I scrambled for the gas pedal and the ignition all at once. Unfortunately, my head was in the passenger footwell, and the pedal and ignition weren’t. I twisted around and sat up as a battle-ax smashed into Petite’s windshield. The glass shattered and caved inward, breaking the ax’s momentum only enough that it didn’t follow through to split open my breastbone. For a couple of seconds I stared at the gleaming metal edge that had broken through the windshield, then cranked the ignition. Petite, God bless her little steel soul, started with a roar.
The ax tore along the windshield in an agonized squeal of glass and metal as I gunned her and shot forward. The thick-shouldered rider on the roan reflected in the side-view mirror for a moment, startled and shaking his hand where Petite’s sudden acceleration had yanked the ax away. Then he caught up his reins and whirled the roan around as Cernunnos’s host began to give chase.
A little belatedly, it occurred to me that running from a hunt was probably the very last thing I wanted to do.
Somehow, I didn’t find any comfort in the thought that it was probably going to be the very last thing I did, either.
I knew foxes went to ground when they were hunted. I couldn’t think of a single damned place that I could go to ground. I didn’t know how, but Cernunnos had found me toodling down the freeway. That didn’t bode well for losing myself in a crowd, and besides, it was already clear the Hunt didn’t mind a little property damage. I hardly wanted to give them the opportunity to start killing people. Other people, at least. They already seemed pretty fixed on the idea of making me dead.

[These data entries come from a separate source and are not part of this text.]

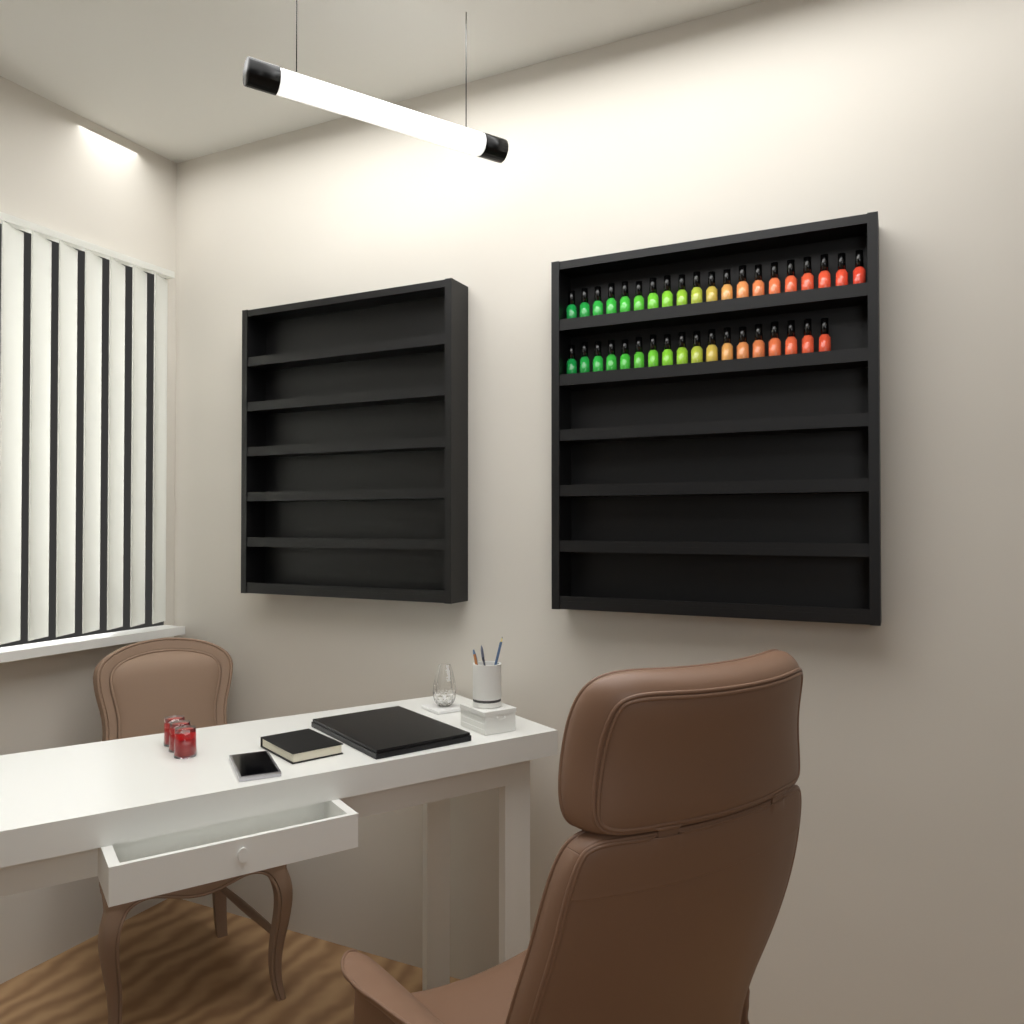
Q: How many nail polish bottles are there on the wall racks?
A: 38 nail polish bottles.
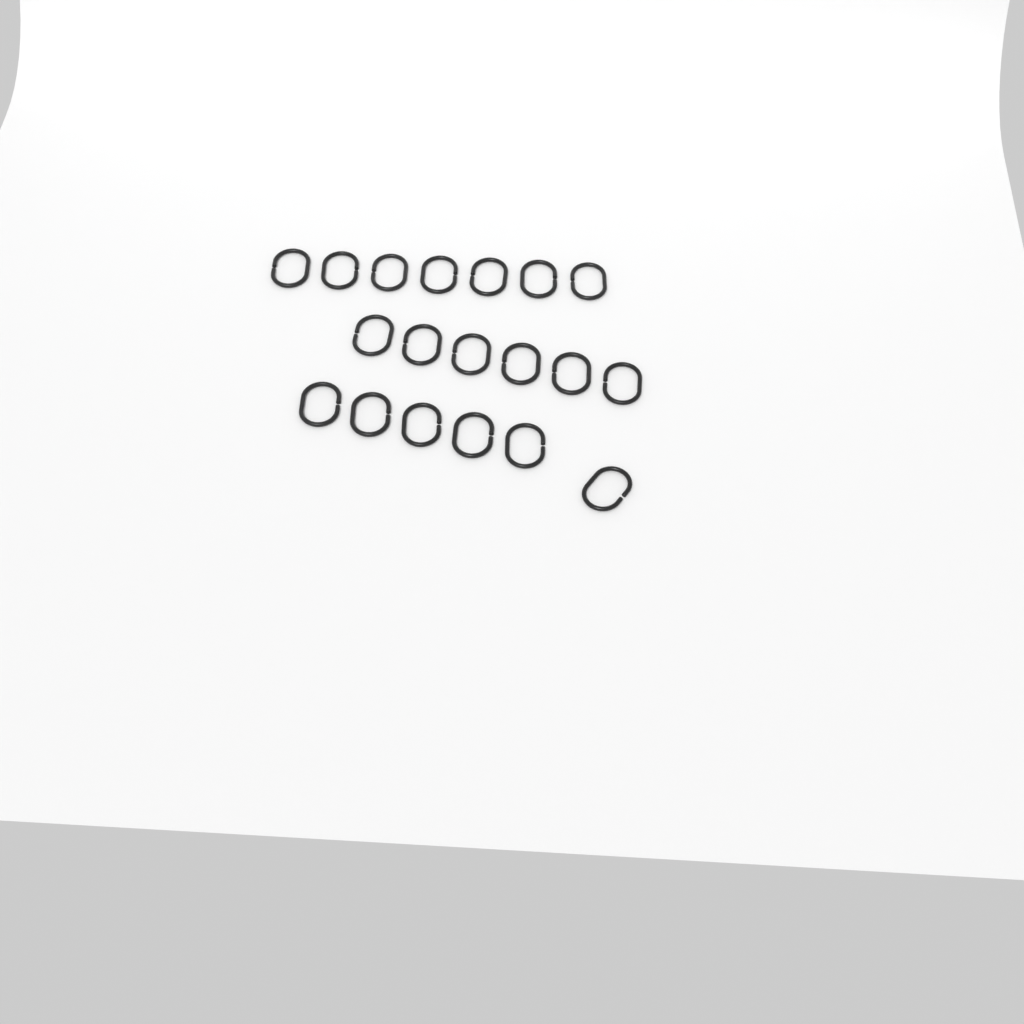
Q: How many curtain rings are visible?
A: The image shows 19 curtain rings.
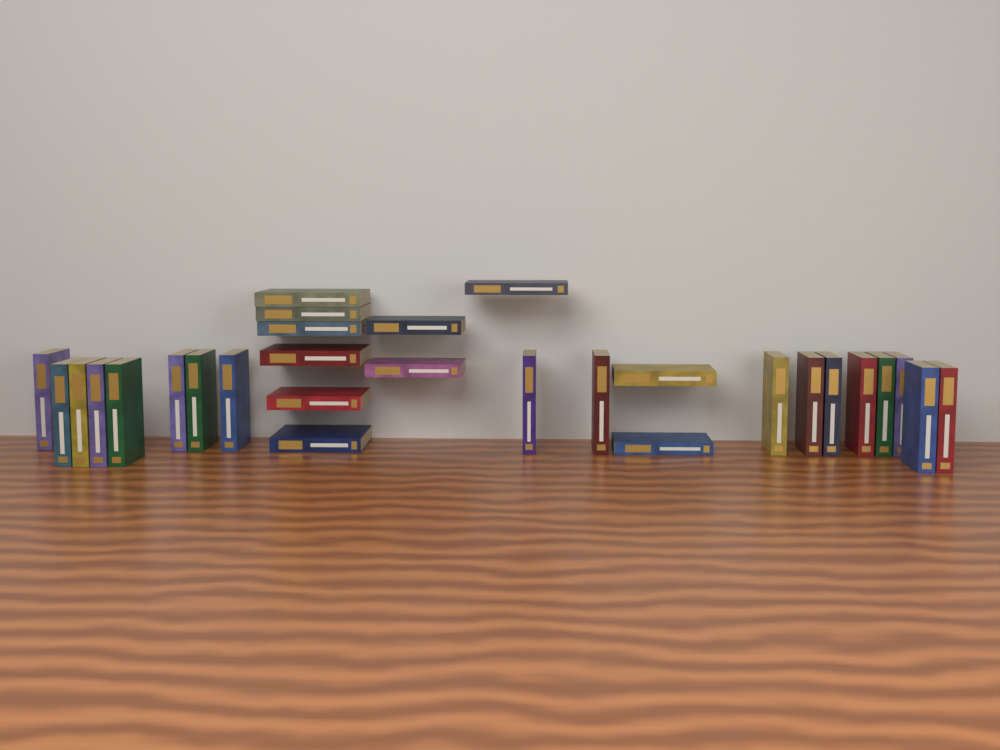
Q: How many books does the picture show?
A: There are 29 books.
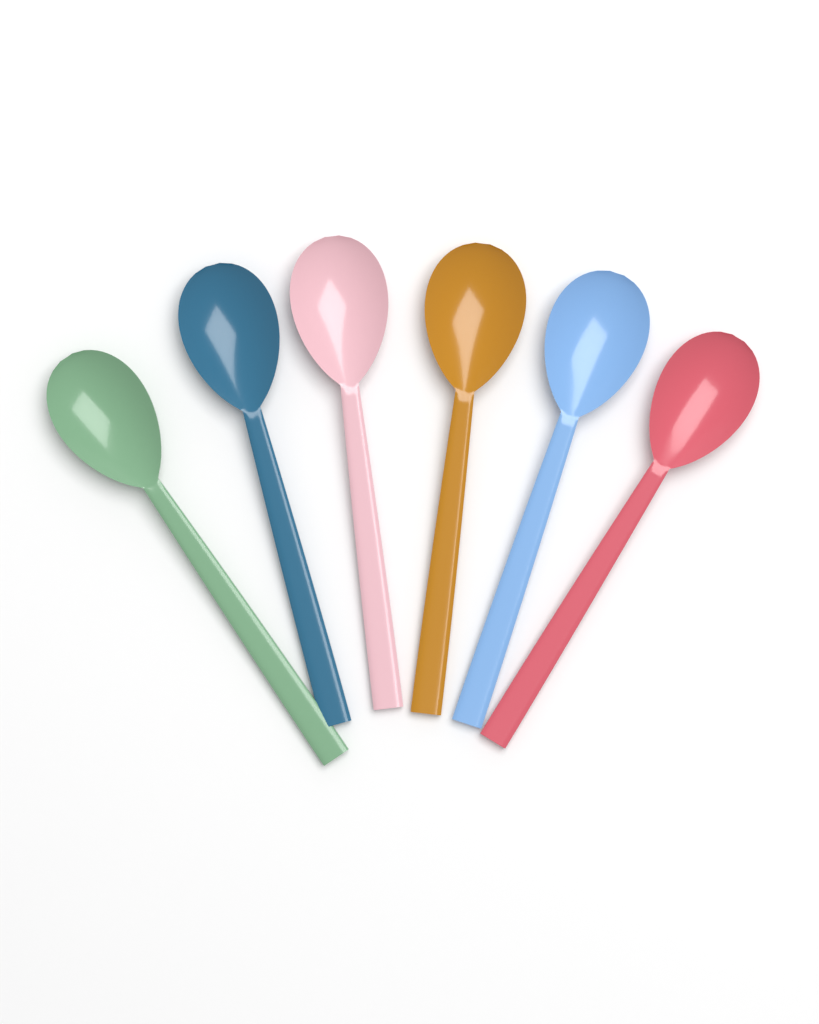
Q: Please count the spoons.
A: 6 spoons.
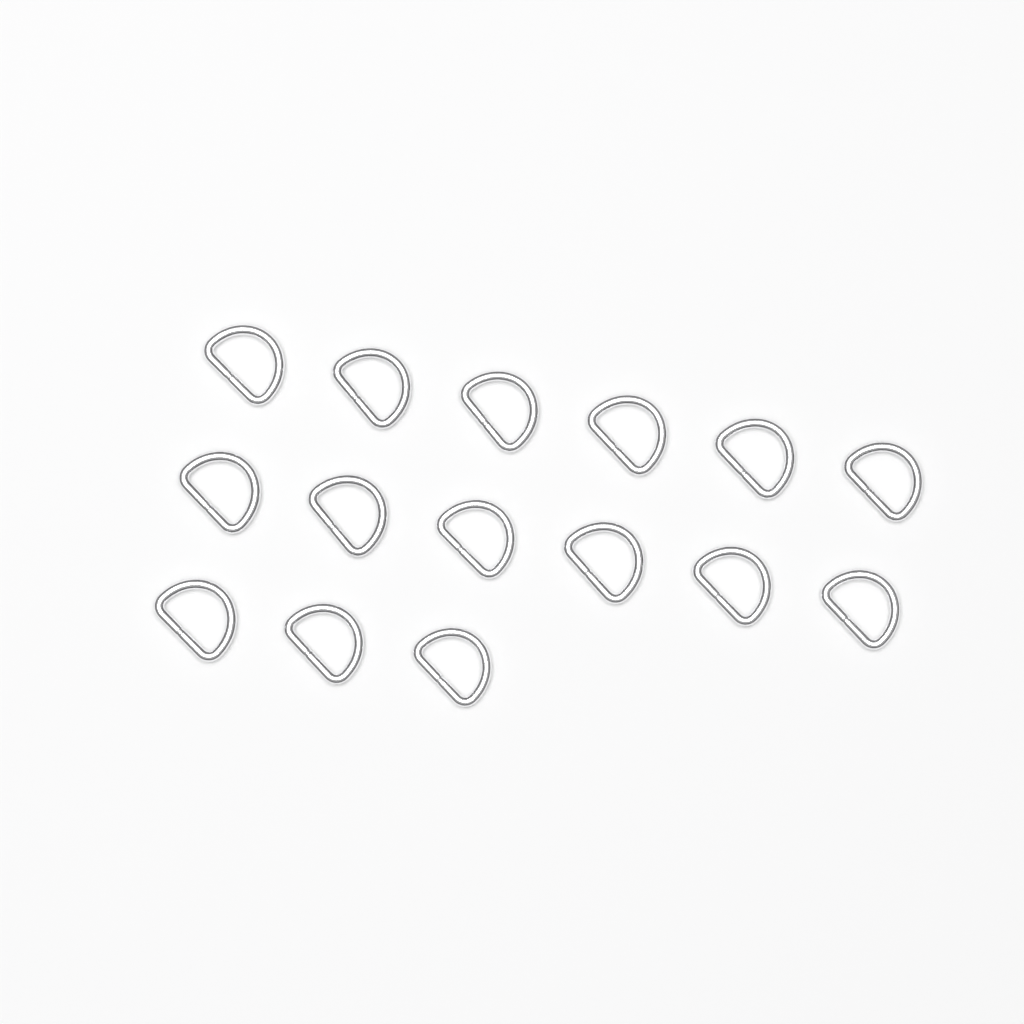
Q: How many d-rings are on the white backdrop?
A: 15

Petite’s speedometer climbed past ninety before the Hunt showed any sign of losing ground. Cernunnos fell back, distantly reflected expression furious, and all the host but one slowed with him.
The riderless horse came on, eating great lengths of distance with each stride. It was impossibly fast, and so clear in its motions that even watching in the mirror I could see the play of muscle under pale golden fur, bunching and releasing as it closed the distance between us. I glanced at the speedometer; I was still adding speed, heading toward a hundred now.
And the riderless horse was gaining on me.
A knot of certainty tied itself in my stomach. If Cernunnos were uninjured, all the Hunt would be gaining on me now. I pressed on the gas pedal and Petite responded with an urgent hum of power as she accelerated. I wasn’t surprised that the riderless horse still gained on me. I topped out at one-fifteen, more out of respect for my poor abused car than being unable to push her faster, and watched the pale horse put on a surge of speed that brought it to my side.
It—she—was huge, as tall as Cernunnos’s stallion, and there was nothing wasted in her. Admiration and envy stung through me. Sparks flew where the mare’s feet made solid connection with the ground she ran on, though I’d seen the Hunt ride and I knew she wasn’t constrained by having to run on the unwieldy concrete. She ran effortlessly, stretched out long and lean, so low that her head was nearly on a level with mine.
She turned her head to look at me, the almost-full-on gaze that horses do, and the weight of her body followed the lead of her head. For the second time in under an hour I braced for the impact, and for the second time the horse avoided it, this time with a tiny burst of speed. She leaped ahead of me, one hoof denting Petite’s hood as she sprang into the sky and wheeled, galloping back to the Hunt, leaving me careening down the freeway alone.